2024/02/22

「ファウンデーション」シリーズ

 壮大なのはアシモフ自身だった

「銀河帝国」という響きに、何を連想しますか? そして、数百万の星を一万数千年に渡り統べていた強力な帝国が崩壊するとき、何が起こるのかを想像できますか?

 心理歴史学者のハリ・セルダンだけが、その悲惨さを推量することができました。栄華を誇る銀河帝国は近い将来滅びの道をたどり、新たな第2帝国が成立するまで3万年の暗黒時代が続く…それは、野蛮で無慈悲であり、多くの人々が犠牲になるのだ、と。

 彼の提唱する心理歴史学とは、高度な数学的計算によって社会の動きを見極めようという学問です。そして、銀河帝国の技術や文化を遺し第2銀河帝国の布石とするため「ファウンデーション」が設立され、表向きは「銀河帝国百科事典編纂のための組織」としました。これによって3万年の暗黒時代を30分の1である千年に短縮しようとしたのです。

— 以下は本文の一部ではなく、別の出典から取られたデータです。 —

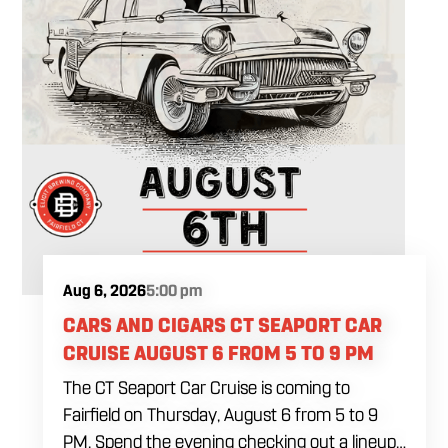
Aug 6, 2026
5:00 pm
CARS AND CIGARS CT SEAPORT CAR
CRUISE AUGUST 6 FROM 5 TO 9 PM
The CT Seaport Car Cruise is coming to
Fairfield on Thursday, August 6 from 5 to 9
PM. Spend the evening checking out a lineup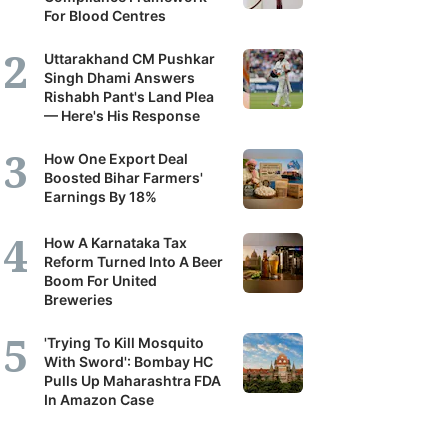
For Blood Centres
Uttarakhand CM Pushkar
Singh Dhami Answers
Rishabh Pant's Land Plea
— Here's His Response
How One Export Deal
Boosted Bihar Farmers'
Earnings By 18%
How A Karnataka Tax
Reform Turned Into A Beer
Boom For United
Breweries
'Trying To Kill Mosquito
With Sword': Bombay HC
Pulls Up Maharashtra FDA
In Amazon Case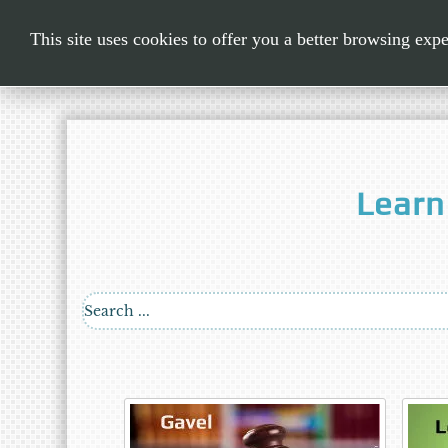
This site uses cookies to offer you a better browsing exp
Learn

 果たしてセルダンの夢は叶うのか、ファウンデーションの前途はいかに…

第1部「ファウンデーション」
第2部「ファウンデーション対帝国」
第3部「第2ファウンデーション」
第4部「ファウンデーションの彼方に」
第5部「ファウンデーションと地球」
第6部「ファウンデーションへの序曲」
第7部「ファウンデーションの誕生」

 第1部から第3部までが長い間「銀河帝国興亡史3部作」として知られていたのですが、およそ30年ぶりに第4部以降が書かれました。それも、ただの続編としてではなく旧来の「ロボットシリーズ」との融合を図った構成となったのです(第4部・第5部は「ロボット」シリーズを読んでいないと辛いかもしれませんね)。また、第6部・第7部は時代をさかのぼってファウンデーションの創設者ハリ・セルダンを描いた作品となっています。

 どれから読み始めても良いのですが、やはり発表順に読んでいった方がいいと思います。特に、第3部の後は「鋼鉄都市」に始まるロボットシリーズを読んでから第4部以降を読んだ方がベターです。

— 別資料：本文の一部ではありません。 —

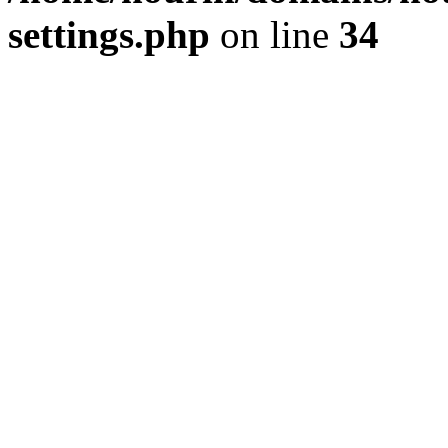
settings.php
on line
34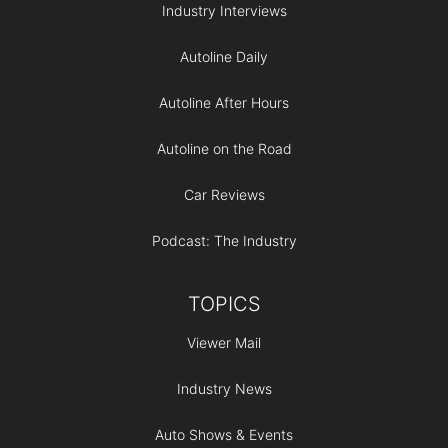
Industry Interviews
Autoline Daily
Autoline After Hours
Autoline on the Road
Car Reviews
Podcast: The Industry
TOPICS
Viewer Mail
Industry News
Auto Shows & Events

 私はやはり第7部「ファウンデーションの誕生」が好きです。ひとりの人間としてできるだけのことをやろうと最善を尽くすセルダンの姿が感動を与えてくれます。彼のひたむきな努力はゆっくりと結実していき、壮大なファウンデーション計画を成功に導いていくのです。また、セルダンの後ろ姿にアシモフ自身が見え隠れするようなところがとても興味深いものがあります。

 そして、アシモフが構築した世界を引き継いだ「新ファウンデーション」三部作が、有名なSF作家達によって創作されました。まるでこのこと自体がセルダンの残したファウンデーションのようではありませんか。アシモフはそれを狙っていたかどうかはわかりませんが、誰かが意志を継いでいくことを見据えていたならばアシモフ自身が壮大であるかもと言えるのではないでしょうか。